Fault diagnosis of resistance variation in mine ventilation systems based on auxiliary sample-guided fusion graph convolutional network

Resistance variation faults in mine ventilation systems are formed by local resistance changes propagating along the ventilation network and generating correlated responses at multiple monitoring points. During long-term operation, mines accumulate a large amount of unlabeled monitoring data, but information related to resistance variation faults has not been effectively used. Response relationships among multiple monitoring points are insufficiently used, and it is difficult to simultaneously characterize the overall linkage changes among multiple monitoring points and the local differential responses related to fault locations during resistance variation fault propagation. To address these problems, a resistance variation fault diagnosis method for mine ventilation systems based on an Auxiliary Sample Guided Fusion Graph Convolutional Network (ASGF-GCN) was proposed. The Unlabeled Auxiliary Sample Mining Mechanism (UASMM) was used to select samples with response patterns similar to labeled fault samples from unlabeled operating samples as unlabeled auxiliary samples.
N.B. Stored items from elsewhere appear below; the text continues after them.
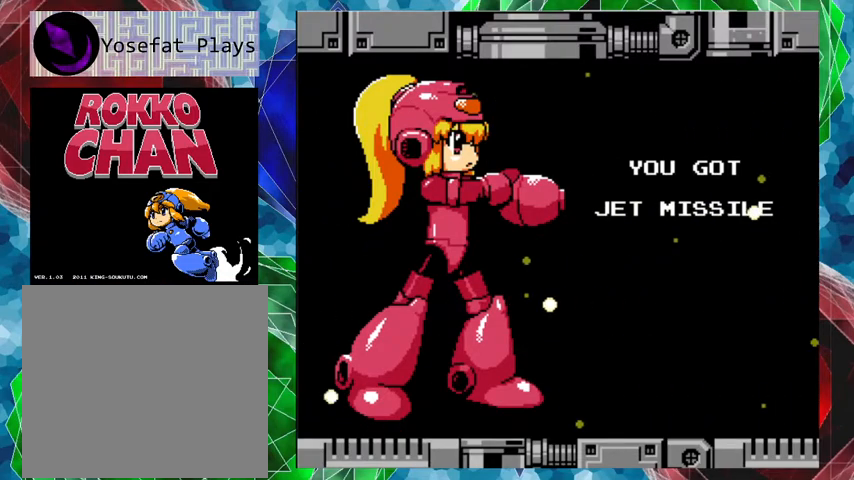
{"buttons": [], "left_stick": "center", "right_stick": "center", "events": []}
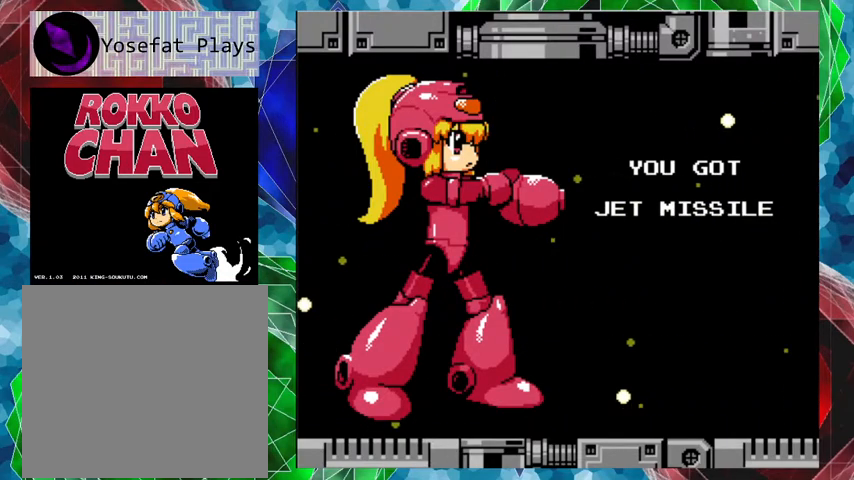
{"buttons": [], "left_stick": "center", "right_stick": "center", "events": []}
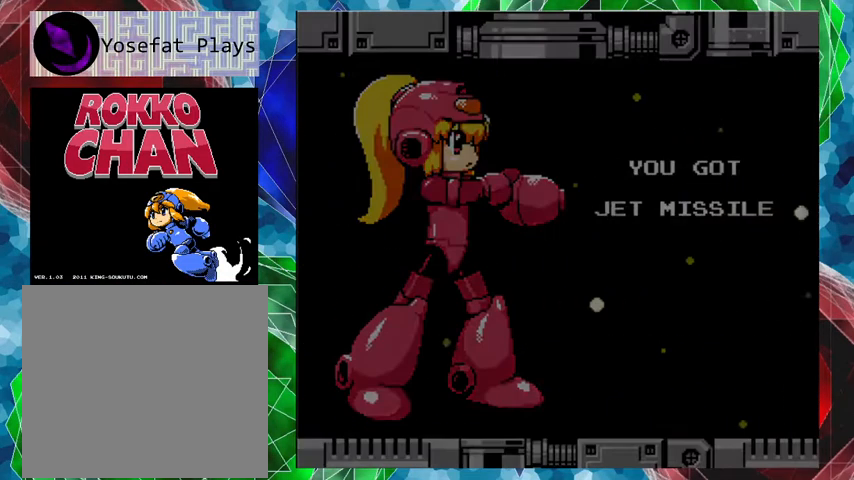
{"buttons": [], "left_stick": "center", "right_stick": "center", "events": []}
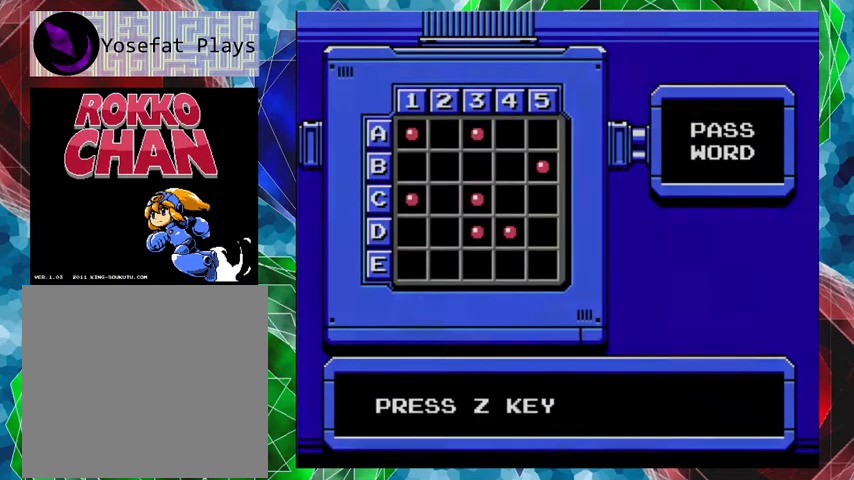
{"buttons": [], "left_stick": "center", "right_stick": "center", "events": []}
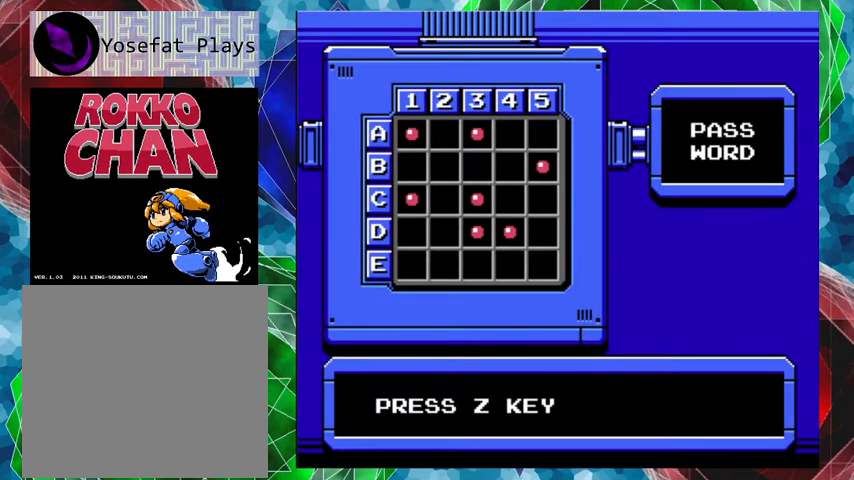
{"buttons": [], "left_stick": "center", "right_stick": "center", "events": []}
The Similarity Weighted Fusion Mechanism (SWFM) was used to weight and fuse labeled fault samples and unlabeled auxiliary samples to construct fused graph representations, thereby enhancing the contribution of highly correlated unlabeled auxiliary samples. A Frequency Adaptive Graph Convolutional Network (FAGCN) was introduced to adjust the information propagation intensity of neighboring nodes through a self-gating mechanism, considering both the overall linkage characteristics of multiple monitoring points and the local differential responses related to fault locations. Experimental results showed that the accuracy and F1 score of ASGF-GCN were 88.89% and 88.87%, respectively, which were 4.17% and 4.28% higher than those of the Graph Convolutional Network (GCN). The method had stable diagnostic performance under limited labeled fault samples and monitoring noise disturbances. When deployed on a Jetson Xavier embedded device with Float 16 precision, the single-sample inference time was 19.62 ms, meeting the real-time requirements for online diagnosis of resistance variation faults in mine ventilation systems.